Data sanitization isn't what you think it is, but a new group hopes to change that
The International Data Sanitization Consortium wants to encourage IT professionals to think harder about the ways they get rid of old data.
"I am astounded by how little is known and understood about data sanitization," said Richard Stiennon, chief strategy officer at Blancco Technology Group and acting director of the IDSC, which launched on Tuesday with other members including the Information Governance Initiative, Ingram Micro ITAD, Kroll Ontrack and others.
The group wants to get rid of ambiguity around what data sanitization means, its members say, bringing specificity to terminology, standards and guidelines.
A recent survey of IT professionals found that, when asked to identify the correct definition of data sanitization, 64 percent answered incorrectly. There's a misconception among many that factory resets, data wiping and reformatting are enough to safely clear away old data, said Stiennon. But that's not the case.
"The vast majority of organizations today aren’t undertaking the necessary steps to implement a data sanitization process and are leaving themselves vulnerable to a potential data breach," he said in a statement. "This is both disappointing and alarming – and something we at the IDSC hope to change through ongoing education and guidance.”

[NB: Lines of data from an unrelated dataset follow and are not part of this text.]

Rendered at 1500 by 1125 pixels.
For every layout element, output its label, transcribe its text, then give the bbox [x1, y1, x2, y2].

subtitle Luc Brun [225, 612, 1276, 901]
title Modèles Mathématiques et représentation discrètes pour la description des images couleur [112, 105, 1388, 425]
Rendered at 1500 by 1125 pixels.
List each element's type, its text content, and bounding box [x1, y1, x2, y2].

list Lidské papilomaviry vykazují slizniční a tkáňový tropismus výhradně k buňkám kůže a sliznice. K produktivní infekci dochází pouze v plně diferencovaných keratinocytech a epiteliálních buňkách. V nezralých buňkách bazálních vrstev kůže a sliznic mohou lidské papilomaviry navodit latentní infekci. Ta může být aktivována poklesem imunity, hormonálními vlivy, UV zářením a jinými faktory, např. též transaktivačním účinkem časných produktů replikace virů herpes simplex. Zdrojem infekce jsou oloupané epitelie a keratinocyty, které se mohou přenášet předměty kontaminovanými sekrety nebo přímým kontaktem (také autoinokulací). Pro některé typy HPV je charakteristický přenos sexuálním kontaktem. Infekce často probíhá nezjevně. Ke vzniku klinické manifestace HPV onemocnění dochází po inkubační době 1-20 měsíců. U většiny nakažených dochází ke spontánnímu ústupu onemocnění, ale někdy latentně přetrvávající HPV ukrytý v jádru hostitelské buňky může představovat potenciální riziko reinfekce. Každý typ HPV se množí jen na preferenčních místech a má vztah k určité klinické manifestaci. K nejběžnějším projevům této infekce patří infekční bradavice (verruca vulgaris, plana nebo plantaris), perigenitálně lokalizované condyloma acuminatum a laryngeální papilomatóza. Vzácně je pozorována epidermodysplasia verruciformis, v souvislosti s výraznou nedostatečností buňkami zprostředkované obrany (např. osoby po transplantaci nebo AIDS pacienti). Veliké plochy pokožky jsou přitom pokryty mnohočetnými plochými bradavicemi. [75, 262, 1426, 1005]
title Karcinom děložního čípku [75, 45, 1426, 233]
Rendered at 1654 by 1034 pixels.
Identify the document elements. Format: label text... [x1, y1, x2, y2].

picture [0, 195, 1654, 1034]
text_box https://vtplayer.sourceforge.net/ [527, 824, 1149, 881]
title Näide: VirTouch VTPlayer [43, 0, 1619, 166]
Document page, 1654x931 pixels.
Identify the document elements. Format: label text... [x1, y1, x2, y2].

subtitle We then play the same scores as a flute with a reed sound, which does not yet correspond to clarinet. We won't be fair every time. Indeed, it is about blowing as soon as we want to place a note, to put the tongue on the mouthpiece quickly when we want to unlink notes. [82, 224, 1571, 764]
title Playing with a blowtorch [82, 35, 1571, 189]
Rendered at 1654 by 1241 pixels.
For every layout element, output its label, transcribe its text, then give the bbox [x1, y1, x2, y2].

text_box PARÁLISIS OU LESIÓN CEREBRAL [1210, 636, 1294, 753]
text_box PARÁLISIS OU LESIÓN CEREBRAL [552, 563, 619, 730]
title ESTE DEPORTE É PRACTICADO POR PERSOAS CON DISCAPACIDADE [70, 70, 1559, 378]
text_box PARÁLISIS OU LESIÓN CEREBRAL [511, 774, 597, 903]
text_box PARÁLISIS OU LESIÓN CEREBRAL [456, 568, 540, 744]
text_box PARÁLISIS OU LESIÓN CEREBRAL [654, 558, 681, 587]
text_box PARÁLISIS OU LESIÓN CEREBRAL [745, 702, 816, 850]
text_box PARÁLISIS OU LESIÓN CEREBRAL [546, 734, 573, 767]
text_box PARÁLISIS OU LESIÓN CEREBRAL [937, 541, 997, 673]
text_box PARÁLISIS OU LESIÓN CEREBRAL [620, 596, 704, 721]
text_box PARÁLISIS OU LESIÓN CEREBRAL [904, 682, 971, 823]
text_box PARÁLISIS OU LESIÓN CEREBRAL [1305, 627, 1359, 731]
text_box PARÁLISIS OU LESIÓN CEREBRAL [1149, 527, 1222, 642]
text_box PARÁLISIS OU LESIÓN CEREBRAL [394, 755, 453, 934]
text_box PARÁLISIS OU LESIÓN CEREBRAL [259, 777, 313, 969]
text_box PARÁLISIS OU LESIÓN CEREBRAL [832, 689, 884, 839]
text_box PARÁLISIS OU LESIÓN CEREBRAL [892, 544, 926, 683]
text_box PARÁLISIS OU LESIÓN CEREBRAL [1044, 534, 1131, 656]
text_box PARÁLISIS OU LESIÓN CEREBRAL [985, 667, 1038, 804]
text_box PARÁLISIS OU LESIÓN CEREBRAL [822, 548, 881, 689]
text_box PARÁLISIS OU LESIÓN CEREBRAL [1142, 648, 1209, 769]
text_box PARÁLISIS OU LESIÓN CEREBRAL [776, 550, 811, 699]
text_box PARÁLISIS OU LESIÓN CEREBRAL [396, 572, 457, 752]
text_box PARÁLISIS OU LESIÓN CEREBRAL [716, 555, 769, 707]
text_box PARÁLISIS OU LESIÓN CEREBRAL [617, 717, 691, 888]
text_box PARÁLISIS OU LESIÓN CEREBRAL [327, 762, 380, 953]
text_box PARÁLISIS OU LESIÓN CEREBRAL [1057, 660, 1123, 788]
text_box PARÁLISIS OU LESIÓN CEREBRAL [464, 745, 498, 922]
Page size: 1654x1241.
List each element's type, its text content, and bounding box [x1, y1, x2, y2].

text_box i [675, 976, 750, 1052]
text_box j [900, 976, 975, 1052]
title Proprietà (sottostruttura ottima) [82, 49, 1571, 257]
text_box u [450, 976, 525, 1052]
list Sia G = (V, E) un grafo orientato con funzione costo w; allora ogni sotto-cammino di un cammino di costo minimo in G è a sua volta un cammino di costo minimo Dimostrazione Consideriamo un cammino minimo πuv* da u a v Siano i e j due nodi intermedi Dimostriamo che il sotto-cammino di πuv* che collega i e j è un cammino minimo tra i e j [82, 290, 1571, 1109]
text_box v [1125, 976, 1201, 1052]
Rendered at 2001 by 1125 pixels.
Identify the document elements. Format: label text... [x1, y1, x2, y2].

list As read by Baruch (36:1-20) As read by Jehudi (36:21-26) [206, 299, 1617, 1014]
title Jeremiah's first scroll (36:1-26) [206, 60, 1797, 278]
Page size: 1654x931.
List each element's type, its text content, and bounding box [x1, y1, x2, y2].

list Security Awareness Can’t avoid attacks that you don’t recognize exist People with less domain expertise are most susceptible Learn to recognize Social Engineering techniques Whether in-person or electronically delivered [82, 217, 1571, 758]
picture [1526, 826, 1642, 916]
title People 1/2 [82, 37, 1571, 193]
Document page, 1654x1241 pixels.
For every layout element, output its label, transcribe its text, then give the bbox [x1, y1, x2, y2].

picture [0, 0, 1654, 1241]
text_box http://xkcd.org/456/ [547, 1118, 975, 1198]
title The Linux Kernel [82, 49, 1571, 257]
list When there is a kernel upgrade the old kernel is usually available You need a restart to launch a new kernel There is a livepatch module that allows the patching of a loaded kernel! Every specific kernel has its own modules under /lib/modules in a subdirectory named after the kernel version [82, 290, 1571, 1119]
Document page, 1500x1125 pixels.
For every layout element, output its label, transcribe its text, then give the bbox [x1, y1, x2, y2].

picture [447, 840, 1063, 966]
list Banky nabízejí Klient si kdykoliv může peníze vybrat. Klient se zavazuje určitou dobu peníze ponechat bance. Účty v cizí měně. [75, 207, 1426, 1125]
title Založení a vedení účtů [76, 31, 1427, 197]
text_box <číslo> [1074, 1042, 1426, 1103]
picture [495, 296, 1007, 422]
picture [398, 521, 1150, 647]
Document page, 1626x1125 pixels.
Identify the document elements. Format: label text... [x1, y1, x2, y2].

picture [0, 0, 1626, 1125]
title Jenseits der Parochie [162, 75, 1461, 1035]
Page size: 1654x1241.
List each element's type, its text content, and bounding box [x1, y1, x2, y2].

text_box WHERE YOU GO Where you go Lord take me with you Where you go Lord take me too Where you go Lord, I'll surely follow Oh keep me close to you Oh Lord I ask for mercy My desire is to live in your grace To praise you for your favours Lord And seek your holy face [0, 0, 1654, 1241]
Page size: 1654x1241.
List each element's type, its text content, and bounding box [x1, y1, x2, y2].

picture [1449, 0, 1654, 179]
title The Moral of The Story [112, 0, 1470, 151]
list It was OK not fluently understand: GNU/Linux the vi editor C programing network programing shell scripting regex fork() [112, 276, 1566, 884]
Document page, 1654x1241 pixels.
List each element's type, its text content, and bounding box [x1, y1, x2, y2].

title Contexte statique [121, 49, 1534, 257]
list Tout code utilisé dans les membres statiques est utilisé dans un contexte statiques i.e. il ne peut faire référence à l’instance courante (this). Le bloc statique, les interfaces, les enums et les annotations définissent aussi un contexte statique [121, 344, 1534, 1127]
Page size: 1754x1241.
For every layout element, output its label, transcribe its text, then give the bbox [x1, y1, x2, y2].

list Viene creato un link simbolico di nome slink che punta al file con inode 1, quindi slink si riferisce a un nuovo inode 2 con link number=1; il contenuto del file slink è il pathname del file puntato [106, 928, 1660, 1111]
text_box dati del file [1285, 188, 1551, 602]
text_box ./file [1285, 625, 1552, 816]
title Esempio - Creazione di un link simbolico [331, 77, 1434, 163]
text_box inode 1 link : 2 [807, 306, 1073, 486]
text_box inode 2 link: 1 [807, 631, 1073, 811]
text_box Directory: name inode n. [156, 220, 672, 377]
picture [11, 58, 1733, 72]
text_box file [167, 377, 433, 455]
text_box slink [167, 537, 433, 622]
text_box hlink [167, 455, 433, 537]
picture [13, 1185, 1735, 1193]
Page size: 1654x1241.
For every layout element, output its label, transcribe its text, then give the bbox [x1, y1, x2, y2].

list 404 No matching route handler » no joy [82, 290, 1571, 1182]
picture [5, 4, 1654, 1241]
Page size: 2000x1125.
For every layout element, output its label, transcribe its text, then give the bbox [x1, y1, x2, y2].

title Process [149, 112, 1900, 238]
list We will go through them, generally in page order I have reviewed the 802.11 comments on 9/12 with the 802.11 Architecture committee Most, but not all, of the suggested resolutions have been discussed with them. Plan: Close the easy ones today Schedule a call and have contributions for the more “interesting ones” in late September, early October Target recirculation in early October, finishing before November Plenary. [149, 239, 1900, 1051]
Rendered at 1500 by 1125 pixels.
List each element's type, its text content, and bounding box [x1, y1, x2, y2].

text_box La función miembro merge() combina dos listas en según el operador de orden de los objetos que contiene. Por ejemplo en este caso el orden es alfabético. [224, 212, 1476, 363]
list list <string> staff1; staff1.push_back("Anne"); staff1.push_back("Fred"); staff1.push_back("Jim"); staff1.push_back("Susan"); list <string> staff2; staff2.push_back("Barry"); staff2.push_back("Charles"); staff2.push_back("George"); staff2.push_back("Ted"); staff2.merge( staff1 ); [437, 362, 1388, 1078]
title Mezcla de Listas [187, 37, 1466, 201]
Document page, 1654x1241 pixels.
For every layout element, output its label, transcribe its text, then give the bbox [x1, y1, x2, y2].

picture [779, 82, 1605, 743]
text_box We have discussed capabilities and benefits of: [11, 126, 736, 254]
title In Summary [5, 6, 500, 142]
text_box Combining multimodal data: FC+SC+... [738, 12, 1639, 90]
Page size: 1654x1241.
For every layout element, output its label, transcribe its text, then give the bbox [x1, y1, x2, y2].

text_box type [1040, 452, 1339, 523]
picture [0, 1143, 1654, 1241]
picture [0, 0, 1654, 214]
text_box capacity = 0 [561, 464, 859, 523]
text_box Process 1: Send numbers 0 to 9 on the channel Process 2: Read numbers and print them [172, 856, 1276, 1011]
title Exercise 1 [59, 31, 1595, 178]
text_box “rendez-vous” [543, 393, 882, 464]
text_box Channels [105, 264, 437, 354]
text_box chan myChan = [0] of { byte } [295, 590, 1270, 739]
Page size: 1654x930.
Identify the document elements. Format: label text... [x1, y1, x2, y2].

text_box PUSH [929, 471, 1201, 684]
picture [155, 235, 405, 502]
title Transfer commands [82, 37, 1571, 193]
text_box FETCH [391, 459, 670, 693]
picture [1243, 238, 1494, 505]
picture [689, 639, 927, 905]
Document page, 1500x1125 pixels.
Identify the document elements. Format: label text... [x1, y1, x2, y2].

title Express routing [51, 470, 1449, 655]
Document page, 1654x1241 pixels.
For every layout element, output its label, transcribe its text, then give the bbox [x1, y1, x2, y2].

Ensuring old data is unrecoverable by permanently and irreversibly removing or destroying it on equipment such as wearables and medical devices is critical to good security, said the group. A device that has been sanitized has no residual data to be recovered, even with the assistance of advanced forensic tools.
There are three ways to achieve true data sanitization, according to IDSC, which comprises IT security experts across academic institutions, analyst firms, software providers, hardware manufacturers: physical destruction, cryptographic erasure and data erasure.
The consortium hopes to make sanitation best practices a more urgent priority among IT professionals, helping to educate them about those processes and more on its website.
"Failing to govern data is an endemic problem that can inflict serious damage on an organization – and it can happen at any time from the instant a piece of digital data is created right to the very end of its lifecycle," said Barclay Blair, founder and executive director of the Information Governance Initiative, in a statement.
"Time and time again across the hundreds of organizations we speak to each year, we see the consequences of this governance failure in litigation, security breaches, loss of customer trust, regulatory sanctions and other completely unnecessary incidents," he added. "Data sanitization is an essential part of a holistic and mature approach to governing information, and it is our hope that this initiative will play a major role in driving clarity and adoption on this critical part of the information governance lifecycle."